# SmartFirmer



## Vol (Jul 5, 2009)

New tool from Precision Planting.

Regards, Mike

http://www.agweb.com/article/new-tool-instantly-creates-soil-maps-at-planting-naa-sonja-begemann/


----------



## mlappin (Jun 25, 2009)

Oh lord, yet one more thing to shut the entire planter down.

Several years ago one of the local BTO's got a little too big for his britches and decided he needed two 16 row planters running at once, so he bought another brand spanking new Great Plains to match his other one.

Covered a LOT of ground that spring, thinks were looking all rosy and bright until it started to come up, seems something was wonky with the brand new variable rate controller, things came up really heavy to a little light to barely half a crop, a LOT of ground got tore up and re planted.

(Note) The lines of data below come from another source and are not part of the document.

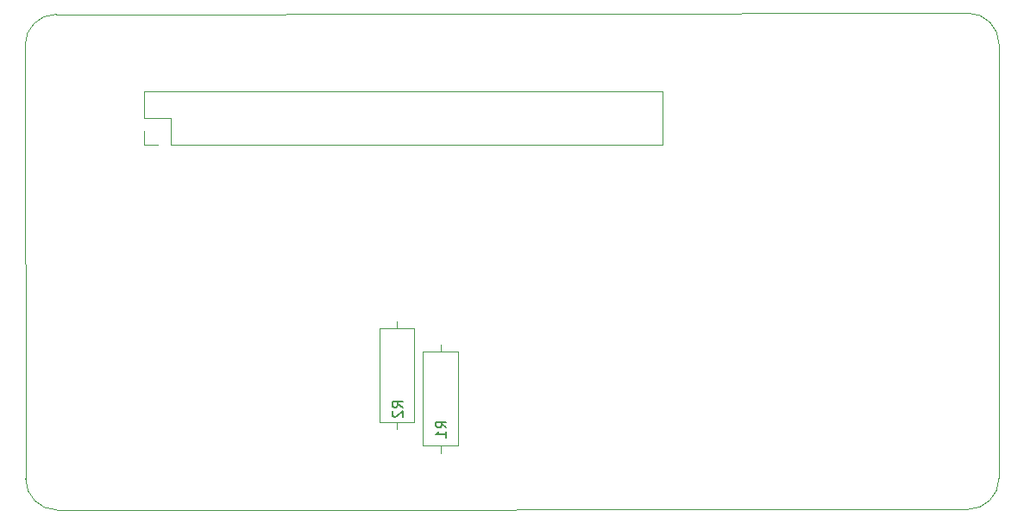
<source format=gbo>
G04 #@! TF.GenerationSoftware,KiCad,Pcbnew,8.0.5*
G04 #@! TF.CreationDate,2024-11-04T11:20:59+01:00*
G04 #@! TF.ProjectId,raspberry_pi_hat,72617370-6265-4727-9279-5f70695f6861,rev?*
G04 #@! TF.SameCoordinates,Original*
G04 #@! TF.FileFunction,Legend,Bot*
G04 #@! TF.FilePolarity,Positive*
%FSLAX46Y46*%
G04 Gerber Fmt 4.6, Leading zero omitted, Abs format (unit mm)*
G04 Created by KiCad (PCBNEW 8.0.5) date 2024-11-04 11:20:59*
%MOMM*%
%LPD*%
G01*
G04 APERTURE LIST*
%ADD10C,0.150000*%
%ADD11C,0.120000*%
G04 APERTURE END LIST*
D10*
X156354819Y-147833333D02*
X155878628Y-147500000D01*
X156354819Y-147261905D02*
X155354819Y-147261905D01*
X155354819Y-147261905D02*
X155354819Y-147642857D01*
X155354819Y-147642857D02*
X155402438Y-147738095D01*
X155402438Y-147738095D02*
X155450057Y-147785714D01*
X155450057Y-147785714D02*
X155545295Y-147833333D01*
X155545295Y-147833333D02*
X155688152Y-147833333D01*
X155688152Y-147833333D02*
X155783390Y-147785714D01*
X155783390Y-147785714D02*
X155831009Y-147738095D01*
X155831009Y-147738095D02*
X155878628Y-147642857D01*
X155878628Y-147642857D02*
X155878628Y-147261905D01*
X156354819Y-148785714D02*
X156354819Y-148214286D01*
X156354819Y-148500000D02*
X155354819Y-148500000D01*
X155354819Y-148500000D02*
X155497676Y-148404762D01*
X155497676Y-148404762D02*
X155592914Y-148309524D01*
X155592914Y-148309524D02*
X155640533Y-148214286D01*
X152054819Y-145833333D02*
X151578628Y-145500000D01*
X152054819Y-145261905D02*
X151054819Y-145261905D01*
X151054819Y-145261905D02*
X151054819Y-145642857D01*
X151054819Y-145642857D02*
X151102438Y-145738095D01*
X151102438Y-145738095D02*
X151150057Y-145785714D01*
X151150057Y-145785714D02*
X151245295Y-145833333D01*
X151245295Y-145833333D02*
X151388152Y-145833333D01*
X151388152Y-145833333D02*
X151483390Y-145785714D01*
X151483390Y-145785714D02*
X151531009Y-145738095D01*
X151531009Y-145738095D02*
X151578628Y-145642857D01*
X151578628Y-145642857D02*
X151578628Y-145261905D01*
X151150057Y-146214286D02*
X151102438Y-146261905D01*
X151102438Y-146261905D02*
X151054819Y-146357143D01*
X151054819Y-146357143D02*
X151054819Y-146595238D01*
X151054819Y-146595238D02*
X151102438Y-146690476D01*
X151102438Y-146690476D02*
X151150057Y-146738095D01*
X151150057Y-146738095D02*
X151245295Y-146785714D01*
X151245295Y-146785714D02*
X151340533Y-146785714D01*
X151340533Y-146785714D02*
X151483390Y-146738095D01*
X151483390Y-146738095D02*
X152054819Y-146166667D01*
X152054819Y-146166667D02*
X152054819Y-146785714D01*
D11*
X115075000Y-152860000D02*
X115010660Y-110269340D01*
X118070660Y-107209340D02*
X207519340Y-107080660D01*
X118135000Y-155920000D02*
X207545000Y-155870000D01*
X126684999Y-117394999D02*
X126684999Y-114794999D01*
X126684999Y-119994999D02*
X126684999Y-118664999D01*
X128014999Y-119994999D02*
X126684999Y-119994999D01*
X129284999Y-117394999D02*
X126684999Y-117394999D01*
X129284999Y-119994999D02*
X129284999Y-117394999D01*
X177604999Y-114794999D02*
X126684999Y-114794999D01*
X177604999Y-119994999D02*
X129284999Y-119994999D01*
X177604999Y-119994999D02*
X177604999Y-114794999D01*
X210605000Y-110155000D02*
X210605000Y-152810000D01*
X115010660Y-110269340D02*
G75*
G02*
X118070660Y-107209340I3059999J1D01*
G01*
X118135000Y-155920000D02*
G75*
G02*
X115075000Y-152860000I0J3060000D01*
G01*
X207545000Y-107095000D02*
G75*
G02*
X210605000Y-110155000I1J-3059999D01*
G01*
X210605000Y-152810000D02*
G75*
G02*
X207545000Y-155870000I-3060000J0D01*
G01*
X154080000Y-140380000D02*
X154080000Y-149620000D01*
X154080000Y-149620000D02*
X157520000Y-149620000D01*
X155800000Y-140380000D02*
X155800000Y-139690000D01*
X155800000Y-149620000D02*
X155800000Y-150310000D01*
X157520000Y-140380000D02*
X154080000Y-140380000D01*
X157520000Y-149620000D02*
X157520000Y-140380000D01*
X149780000Y-138080000D02*
X149780000Y-147320000D01*
X149780000Y-147320000D02*
X153220000Y-147320000D01*
X151500000Y-138080000D02*
X151500000Y-137390000D01*
X151500000Y-147320000D02*
X151500000Y-148010000D01*
X153220000Y-138080000D02*
X149780000Y-138080000D01*
X153220000Y-147320000D02*
X153220000Y-138080000D01*
M02*

</source>
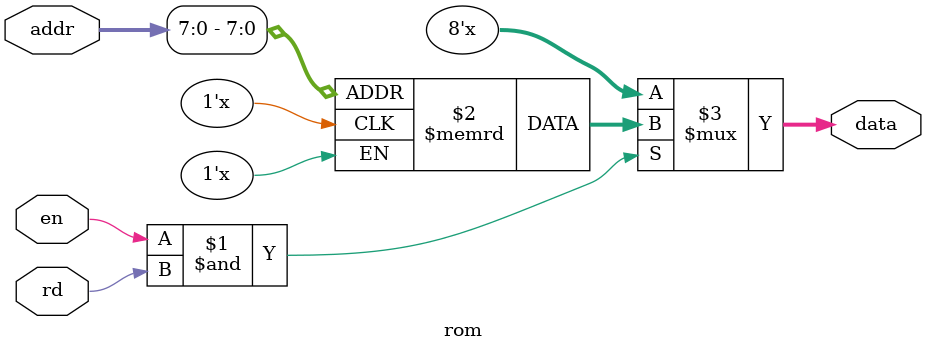
<source format=v>
module rom(
    // 读信号
	input rd,
    // 使能
	input en,
    // 地址总线
	input [12:0] addr,
    // 数据总线
	output [7:0] data
);

    // 8 * 256存储单元
	reg [7:0] mem [8'hff:0];
    // 使能与读信号均有效时，向数据总线写指定地址存储的数据，否则高阻
	assign data = (en & rd) ? mem[addr[7:0]] : 8'bzzzz_zzzz;

endmodule
</source>
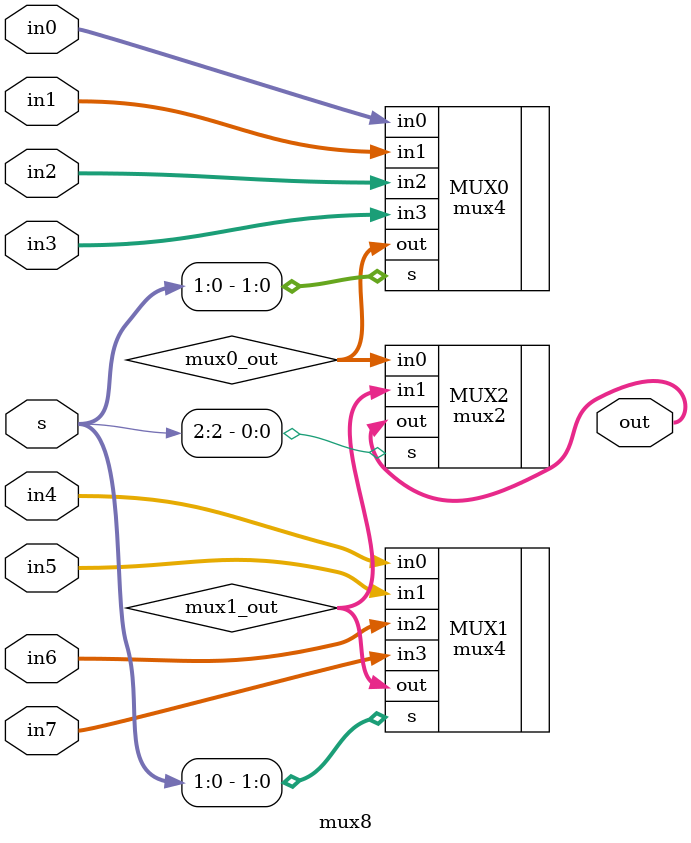
<source format=sv>
`default_nettype none

module mux8(in0, in1, in2, in3, in4, in5, in6, in7, s, out);

parameter N=32;
input wire [N-1:0] in0, in1, in2, in3, in4, in5, in6, in7;
input wire [2:0] s;
output logic [N-1:0] out;

wire [N-1:0] mux0_out, mux1_out;

mux4 #(.N(N)) MUX0 (.in0(in0), .in1(in1), .in2(in2), .in3(in3), .s(s[1:0]), .out(mux0_out));
mux4 #(.N(N)) MUX1 (.in0(in4), .in1(in5), .in2(in6), .in3(in7), .s(s[1:0]), .out(mux1_out));
mux2 #(.N(N)) MUX2 (.in0(mux0_out), .in1(mux1_out), .s(s[2]), .out(out));

endmodule

</source>
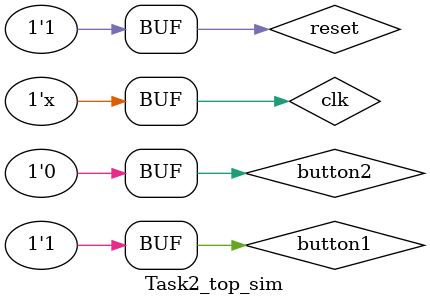
<source format=sv>
`timescale 1ns / 1ps


module Task2_top_sim;

/*
module Task2_dp(
    input logic clk,
    input logic reset,
    input logic black,
    input logic c1en,
    output logic [7:0]x,
    output logic [6:0]y,
    output logic [2:0]color,
    output logic f
    );
    */
    logic clk=0;
    logic reset=0;
    logic button1=0;
    logic button2=0;
    logic f;
    logic black;
    logic c1en;
    logic [7:0]x;
    logic [6:0]y;
    logic [2:0]color;
    
    Task2_fsm fsm1(.clk(clk),.reset(reset),.button1(button1),.button2(button2),.f(f),.black(black),.c1en(c1en));
    Task2_dp   dp1(.clk(clk),.reset(reset),.black(black),.c1en(c1en),.x(x),.y(y),.color(color),.f(f)); 
    
    
    always #10 clk = !clk;
    
    initial begin
        #5
        reset=1;
        #15
        #20
        #20
        button1=1;
        #20
        #20
        #20
        #20
        #20
        #20
        #20
        #20
        #20
        #20
        #20
        #20
        #20;
       // $finish;
        end
        
        
    
endmodule

</source>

Turns out whoever was running it believed the monitor more than his own eyes when he was checking seed and fertilizer levels in the tank as most of it was planted at a half rate.

I think they tried another year running two planters, eventually sold the older one and went back to one with the owner running it. Would have thought somebody would have caught the fact that the seed seemed to be covering a lot of ground.


----------



## hog987 (Apr 5, 2011)

Like any new tool its only as good as the loose nut behind the wheel.


----------



## stack em up (Mar 7, 2013)

I had the idea of incorporating a temp sensor into the seed firmer to map soil temp conditions at planting. Never got around to doing anything and now I really don't care too.


----------